Waterpiks are easier to use. They are less bulky than fingers and can reach things faster and easier than floss.

They leave a cool, clean sensation in your mouth. A similar feeling to the one you get after the dentist refreshes your mouth with a cool jet of water after work has been done.

Also, the pik blasts away plaque. It does exactly what you would expect it to do.

It takes some getting used to, but the more you work with it, the better you will get at cleaning your mouth with it on a daily basis. Every good thing has a bad though, and the first bad thing to talk about is the price.

Waterpiks usually cost between $25 and $150. Some that have tried both the expensive and cheap versions have found them to be pretty similar quality.

Purchasing 10 boxes of floss will probably cost you between $10 and $30. Those ten boxes will last you a very long time.

Depending on the brand and quality of your particular model, it’s hard to say that the pik would be worth the price if you’re going for budget. Another nice thing about floss is that you can share a strand or two.
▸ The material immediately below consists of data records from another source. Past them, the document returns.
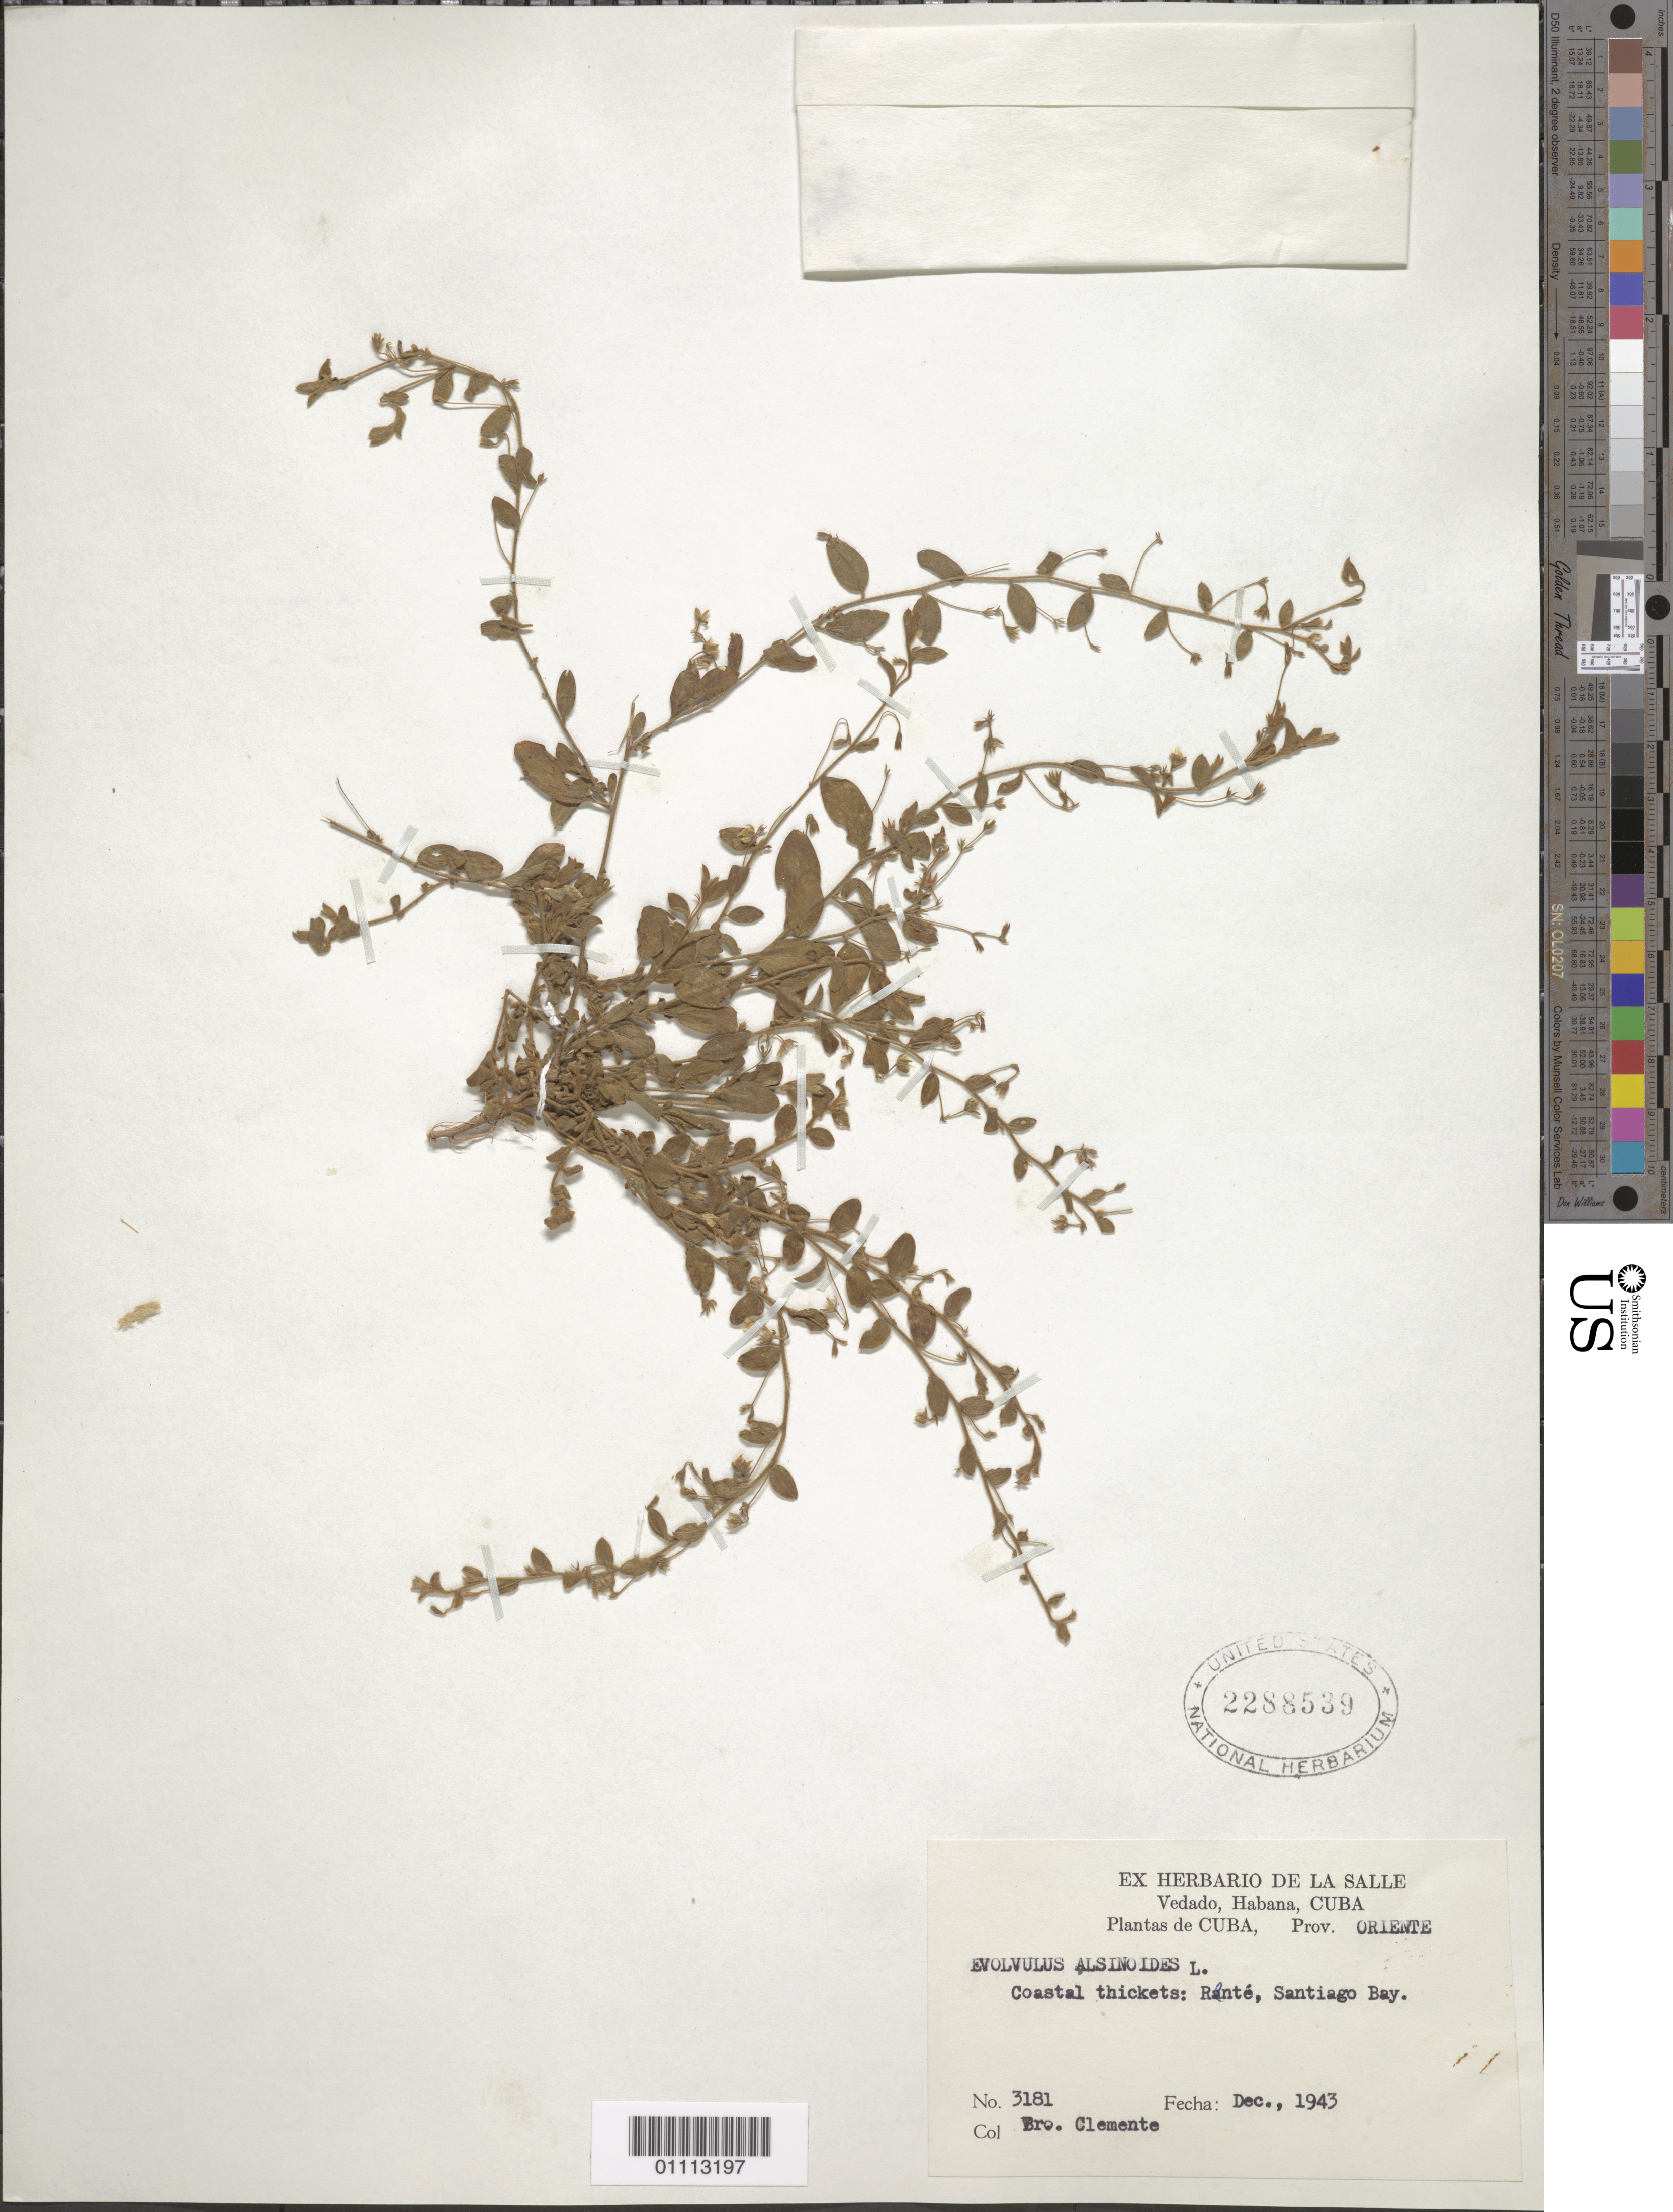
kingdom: Plantae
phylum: Tracheophyta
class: Magnoliopsida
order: Solanales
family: Convolvulaceae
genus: Evolvulus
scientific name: Evolvulus alsinoides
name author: (L.) L.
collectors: Bro. Clemente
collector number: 3181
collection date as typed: Dec 1943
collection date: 1943-12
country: Cuba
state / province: Santiago de Cuba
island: Cuba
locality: Coastal thickets: Rente, Santiago Bay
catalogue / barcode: US 2288539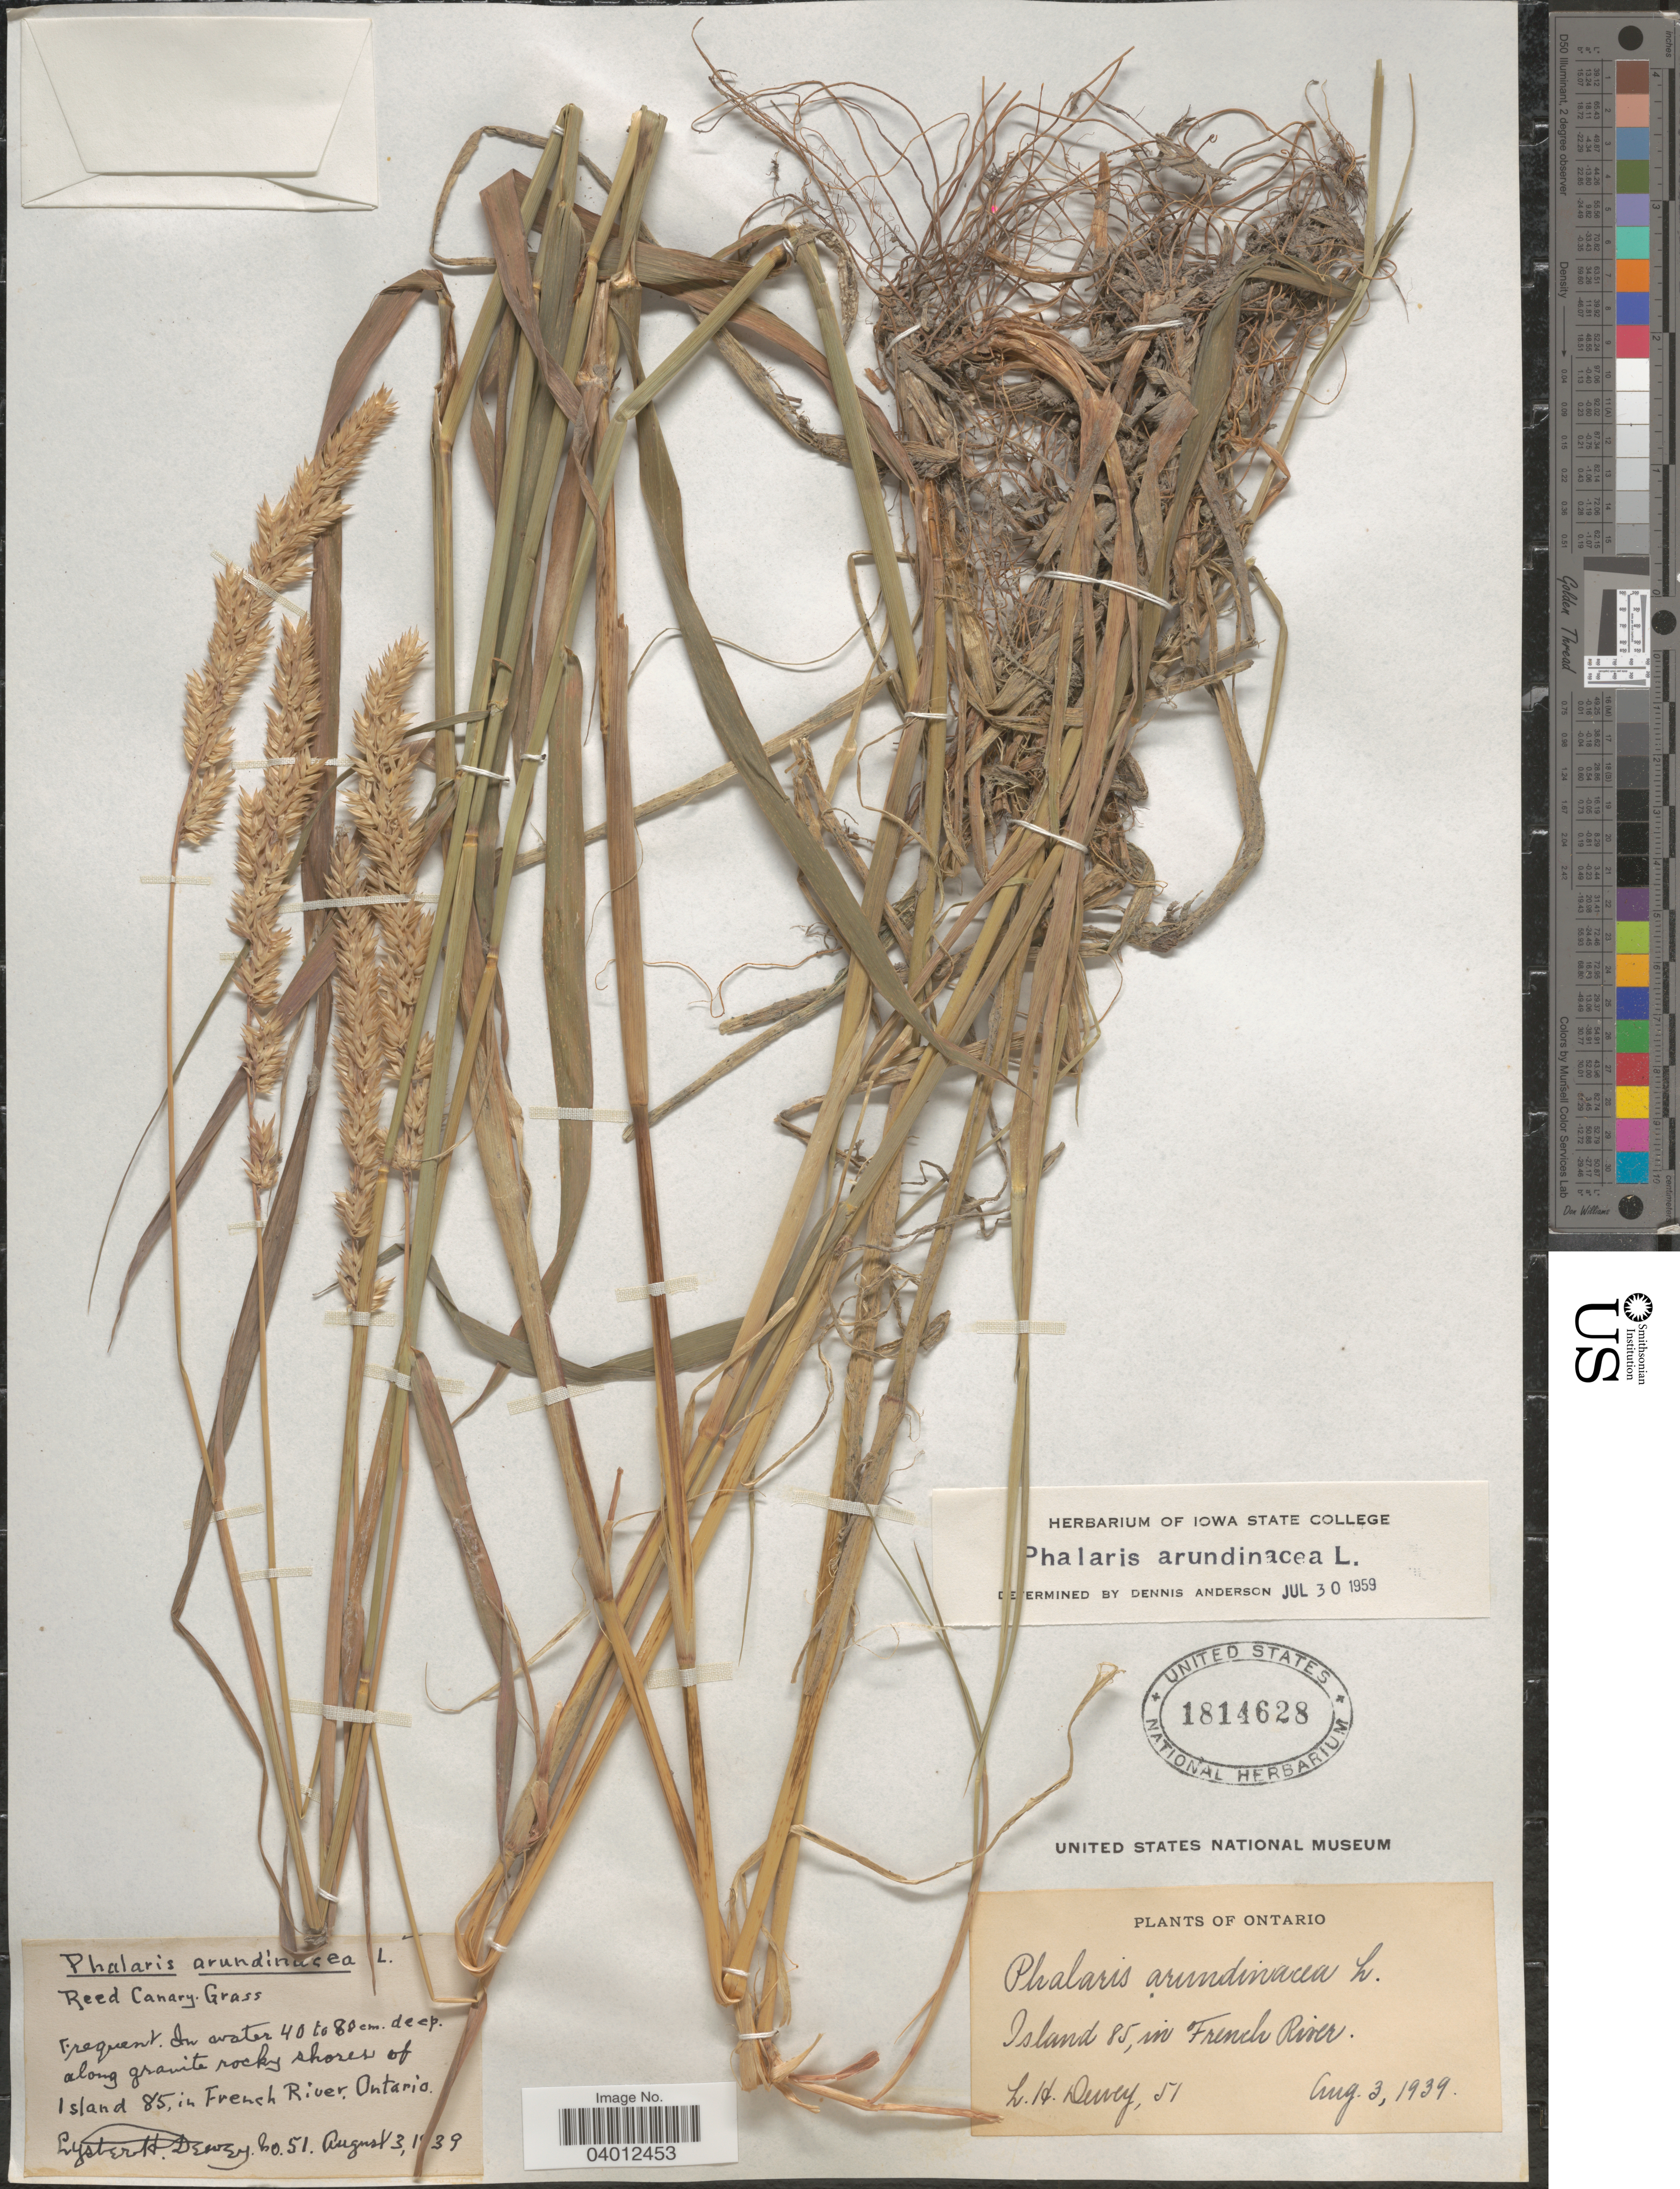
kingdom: Plantae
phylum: Tracheophyta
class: Liliopsida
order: Poales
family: Poaceae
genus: Phalaris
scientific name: Phalaris arundinacea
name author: L.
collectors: L. H. Dewey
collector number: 51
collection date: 1939-08-03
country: Canada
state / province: Ontario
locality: Reed Canary. Along granite rocky shores of Island 85, in French River.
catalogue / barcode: US 1814628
Few people are willing to share their pik with just anyone. Like your toothbrush, it’s a very private oral hygiene product.

You can purchase an additional box of floss, but why by the fancy hardware if you have to buy the string anyway? Purchasing one is purely for the convenience and service it offers.

The dental community hasn’t yet accepted this method as a proper substitute for flossing. It is a helpful cleaner, but the dental community sees it as a supplement for now: an extra bodyguard.

The waterpik is a great way to clean your teeth, providing the calm, comfortable, clean feeling from the dentist. It is not recommended to take it with a grain of salt though, specifically, don’t replace your floss yet and make it a supplemental part of your everyday dental care.

Weigh these pros and cons out in your mind. Perhaps a waterpik will be the newest addition to keeping your teeth looking good.